Sue and I shared a room in the homestay. It had four generous single beds, a high ceiling and two large windows, despite which it was stuffy. I climbed onto the sill, gingerly placing my toes between the seried ranks of cactus plants, to let in some air but the windows were nailed shut. Marat had expressed concern about the combined weight of our luggage and the kit. As we were riding without vehicle backup everything was to be carried by the horses. Jonny had already confided that he had asked for an additional packhorse at the expense of one ‘horse-boy’. We emptied our bags onto the beds and discarded everything but essential clothes, lotions, potions and cameras. IPhones, iPads, iPods, books and spare clothes went into bags to be taken to meet us at the end of the ride. Reluctant to cut down on the vodka we decanted it into plastic water bottles under the raised eyebrows of the homestay owner. On our first ride a few bottles had gone missing ‘in transit’ round Tash Rabat so we reckoned that decanting it into water bottles might not only benefit the pack horses. Nicola had an impressively steady hand. What didn’t fit we accommodated.
This was another error as by the time we had eaten the delicious, home-cooked supper we all felt pretty mellow. Then, as wicker chairs were drawn up facing the covered platform in the garden that we had used as a cocktail lounge, it became obvious that it was a stage. The local manaschi had been invited to enlighten a soi-disant professional French storyteller staying in the homestay, who was doing a thesis on Manas for her PhD. It was to be a treat for us too. As dusk fell we were invited to take up our seats, the manaschi mounted the stage, sat facing us cross legged, shut his eyes and off he went.
I am sure that for anyone to remember over half a million words of legend there must be some good stories but I imagine that he spoke his selection of tales in Kyrgyz kypchak. Not understanding a word, all of which were delivered in a monotone drone, was pretty soporific and I am told that I went to sleep. I bet that I was not alone. The French PhD student was so enraptured we didn’t dare ask, after what seemed well over an hour, whether she had understood any of it.

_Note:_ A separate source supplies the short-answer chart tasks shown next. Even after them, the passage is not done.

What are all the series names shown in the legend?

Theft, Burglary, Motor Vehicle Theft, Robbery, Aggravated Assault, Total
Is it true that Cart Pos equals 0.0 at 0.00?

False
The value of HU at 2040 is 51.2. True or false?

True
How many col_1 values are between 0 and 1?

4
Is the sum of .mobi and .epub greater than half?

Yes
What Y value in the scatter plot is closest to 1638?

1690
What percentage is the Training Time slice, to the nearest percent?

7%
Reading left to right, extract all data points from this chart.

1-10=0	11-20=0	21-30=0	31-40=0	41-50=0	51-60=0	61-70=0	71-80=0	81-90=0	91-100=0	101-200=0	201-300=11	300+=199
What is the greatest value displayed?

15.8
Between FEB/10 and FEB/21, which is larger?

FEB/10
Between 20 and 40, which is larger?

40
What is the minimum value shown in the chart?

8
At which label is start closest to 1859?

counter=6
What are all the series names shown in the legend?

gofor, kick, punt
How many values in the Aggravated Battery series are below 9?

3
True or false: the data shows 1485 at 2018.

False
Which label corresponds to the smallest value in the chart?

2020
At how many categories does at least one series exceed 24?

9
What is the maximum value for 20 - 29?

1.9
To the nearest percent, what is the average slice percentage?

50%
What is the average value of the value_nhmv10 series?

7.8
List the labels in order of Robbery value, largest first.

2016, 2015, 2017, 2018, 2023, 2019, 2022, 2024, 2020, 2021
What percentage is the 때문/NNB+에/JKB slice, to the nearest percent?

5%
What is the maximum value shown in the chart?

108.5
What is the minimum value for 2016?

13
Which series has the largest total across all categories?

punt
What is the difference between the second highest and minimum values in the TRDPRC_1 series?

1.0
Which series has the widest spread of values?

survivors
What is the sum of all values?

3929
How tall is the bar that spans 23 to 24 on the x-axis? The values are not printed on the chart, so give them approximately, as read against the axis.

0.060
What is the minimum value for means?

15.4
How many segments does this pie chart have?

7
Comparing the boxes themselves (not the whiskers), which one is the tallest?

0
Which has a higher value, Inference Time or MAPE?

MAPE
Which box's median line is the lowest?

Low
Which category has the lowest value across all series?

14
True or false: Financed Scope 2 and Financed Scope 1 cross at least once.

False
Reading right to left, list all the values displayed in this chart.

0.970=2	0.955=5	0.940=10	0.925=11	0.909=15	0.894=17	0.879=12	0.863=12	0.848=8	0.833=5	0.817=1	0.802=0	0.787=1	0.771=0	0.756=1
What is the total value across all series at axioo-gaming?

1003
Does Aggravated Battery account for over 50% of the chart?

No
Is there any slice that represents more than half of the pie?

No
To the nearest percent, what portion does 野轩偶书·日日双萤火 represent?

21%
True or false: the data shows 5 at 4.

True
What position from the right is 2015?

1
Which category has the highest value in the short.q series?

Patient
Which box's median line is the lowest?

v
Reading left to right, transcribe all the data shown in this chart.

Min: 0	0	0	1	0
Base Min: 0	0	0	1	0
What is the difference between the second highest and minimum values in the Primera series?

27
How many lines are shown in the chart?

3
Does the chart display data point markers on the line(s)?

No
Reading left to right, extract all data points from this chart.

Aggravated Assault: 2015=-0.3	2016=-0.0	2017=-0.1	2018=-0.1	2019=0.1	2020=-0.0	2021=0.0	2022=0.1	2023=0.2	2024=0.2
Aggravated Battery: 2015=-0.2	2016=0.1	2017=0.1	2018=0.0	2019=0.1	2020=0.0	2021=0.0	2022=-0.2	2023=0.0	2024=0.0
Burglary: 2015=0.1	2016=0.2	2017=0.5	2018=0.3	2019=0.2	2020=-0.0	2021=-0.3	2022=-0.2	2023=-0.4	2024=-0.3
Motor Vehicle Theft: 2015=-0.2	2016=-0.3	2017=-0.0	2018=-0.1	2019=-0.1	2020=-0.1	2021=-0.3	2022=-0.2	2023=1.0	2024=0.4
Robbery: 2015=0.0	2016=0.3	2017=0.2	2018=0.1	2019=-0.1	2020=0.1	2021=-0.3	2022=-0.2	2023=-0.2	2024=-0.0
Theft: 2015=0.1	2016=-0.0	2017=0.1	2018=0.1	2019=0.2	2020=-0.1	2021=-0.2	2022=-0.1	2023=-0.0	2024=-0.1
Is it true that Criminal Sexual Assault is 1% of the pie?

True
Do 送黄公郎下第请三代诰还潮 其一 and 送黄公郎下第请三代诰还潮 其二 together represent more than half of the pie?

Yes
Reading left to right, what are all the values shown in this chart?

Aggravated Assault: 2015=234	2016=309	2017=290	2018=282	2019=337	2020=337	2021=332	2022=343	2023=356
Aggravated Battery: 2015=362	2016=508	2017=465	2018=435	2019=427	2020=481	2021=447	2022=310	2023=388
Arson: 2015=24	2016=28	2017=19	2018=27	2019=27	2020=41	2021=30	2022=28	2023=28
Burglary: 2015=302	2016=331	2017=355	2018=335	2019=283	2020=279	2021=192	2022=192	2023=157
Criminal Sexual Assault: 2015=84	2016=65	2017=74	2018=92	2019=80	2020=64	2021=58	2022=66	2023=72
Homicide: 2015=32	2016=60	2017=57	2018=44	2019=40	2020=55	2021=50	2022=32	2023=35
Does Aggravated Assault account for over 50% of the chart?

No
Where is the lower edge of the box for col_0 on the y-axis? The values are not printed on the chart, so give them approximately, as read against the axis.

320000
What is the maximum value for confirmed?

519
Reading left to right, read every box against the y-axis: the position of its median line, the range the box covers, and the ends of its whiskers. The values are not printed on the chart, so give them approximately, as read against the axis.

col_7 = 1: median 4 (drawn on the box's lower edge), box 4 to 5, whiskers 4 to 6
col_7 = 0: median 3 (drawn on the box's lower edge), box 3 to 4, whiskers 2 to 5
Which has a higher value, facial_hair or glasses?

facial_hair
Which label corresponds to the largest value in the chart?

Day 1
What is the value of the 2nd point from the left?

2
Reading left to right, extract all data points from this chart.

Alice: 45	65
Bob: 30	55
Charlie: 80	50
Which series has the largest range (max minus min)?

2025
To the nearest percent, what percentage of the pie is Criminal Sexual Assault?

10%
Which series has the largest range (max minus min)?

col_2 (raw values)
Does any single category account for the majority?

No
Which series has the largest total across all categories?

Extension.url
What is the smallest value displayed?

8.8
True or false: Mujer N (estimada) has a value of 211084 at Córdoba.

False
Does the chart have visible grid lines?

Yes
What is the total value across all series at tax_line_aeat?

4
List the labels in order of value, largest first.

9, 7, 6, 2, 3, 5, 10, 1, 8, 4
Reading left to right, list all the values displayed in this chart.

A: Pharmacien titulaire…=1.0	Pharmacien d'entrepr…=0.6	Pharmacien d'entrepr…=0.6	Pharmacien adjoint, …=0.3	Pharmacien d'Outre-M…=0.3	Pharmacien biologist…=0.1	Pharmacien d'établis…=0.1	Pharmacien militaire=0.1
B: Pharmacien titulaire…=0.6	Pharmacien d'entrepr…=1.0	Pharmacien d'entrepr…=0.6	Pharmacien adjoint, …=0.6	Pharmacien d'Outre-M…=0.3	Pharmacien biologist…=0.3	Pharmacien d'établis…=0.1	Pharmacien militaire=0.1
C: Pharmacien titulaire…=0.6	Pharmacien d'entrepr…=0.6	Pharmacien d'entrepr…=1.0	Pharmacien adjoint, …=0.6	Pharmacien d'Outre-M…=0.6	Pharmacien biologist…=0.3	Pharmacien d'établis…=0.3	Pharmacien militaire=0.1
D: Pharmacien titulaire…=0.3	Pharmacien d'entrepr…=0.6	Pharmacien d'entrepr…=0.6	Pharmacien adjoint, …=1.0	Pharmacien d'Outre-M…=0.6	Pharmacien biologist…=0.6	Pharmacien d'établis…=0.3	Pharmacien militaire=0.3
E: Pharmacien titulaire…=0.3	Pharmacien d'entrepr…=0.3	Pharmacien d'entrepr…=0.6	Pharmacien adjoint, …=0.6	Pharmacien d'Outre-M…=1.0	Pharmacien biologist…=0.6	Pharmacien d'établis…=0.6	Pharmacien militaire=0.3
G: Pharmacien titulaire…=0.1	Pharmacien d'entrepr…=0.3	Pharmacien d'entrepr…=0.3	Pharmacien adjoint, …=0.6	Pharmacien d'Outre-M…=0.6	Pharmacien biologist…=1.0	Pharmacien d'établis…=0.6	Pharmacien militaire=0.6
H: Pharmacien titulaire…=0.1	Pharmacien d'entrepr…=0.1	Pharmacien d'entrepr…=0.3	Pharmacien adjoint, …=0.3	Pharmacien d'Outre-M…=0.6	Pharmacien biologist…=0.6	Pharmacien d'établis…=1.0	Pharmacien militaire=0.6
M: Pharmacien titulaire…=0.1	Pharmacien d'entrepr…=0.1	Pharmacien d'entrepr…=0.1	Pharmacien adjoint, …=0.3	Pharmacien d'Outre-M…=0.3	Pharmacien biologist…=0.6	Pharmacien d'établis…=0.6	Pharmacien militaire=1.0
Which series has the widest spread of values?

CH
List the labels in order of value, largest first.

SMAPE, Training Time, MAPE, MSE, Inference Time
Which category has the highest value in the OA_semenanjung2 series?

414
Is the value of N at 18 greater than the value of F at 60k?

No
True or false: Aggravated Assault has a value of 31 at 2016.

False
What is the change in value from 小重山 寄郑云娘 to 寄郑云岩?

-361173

In the morning we were fed as though we would never again have the option of breakfast and while the guys loaded the mini-bus our hostess, who spoke a little English, proudly showed us photographs of her daughter and American son-in-law. The photographs had been hung like flying ducks across the hallway. In all of them the son-in-law was in starched U.S. Army uniform and sported an unforgiving crew cut. Although apparently only married for a couple of years the daughter already looked all American in a Jackie O way. He was stationed at the vast Ul Udeid Air Base in Qatar. The dusty suburbs of Talas with a yurt in the back garden and a stage for the manaschi, must have seemed light years away.
Before leaving we had to photograph the family, and they us. We were to be the first Europeans to ride these Talas mountains and they made us feel a bit like Scott heading for the Antarctic.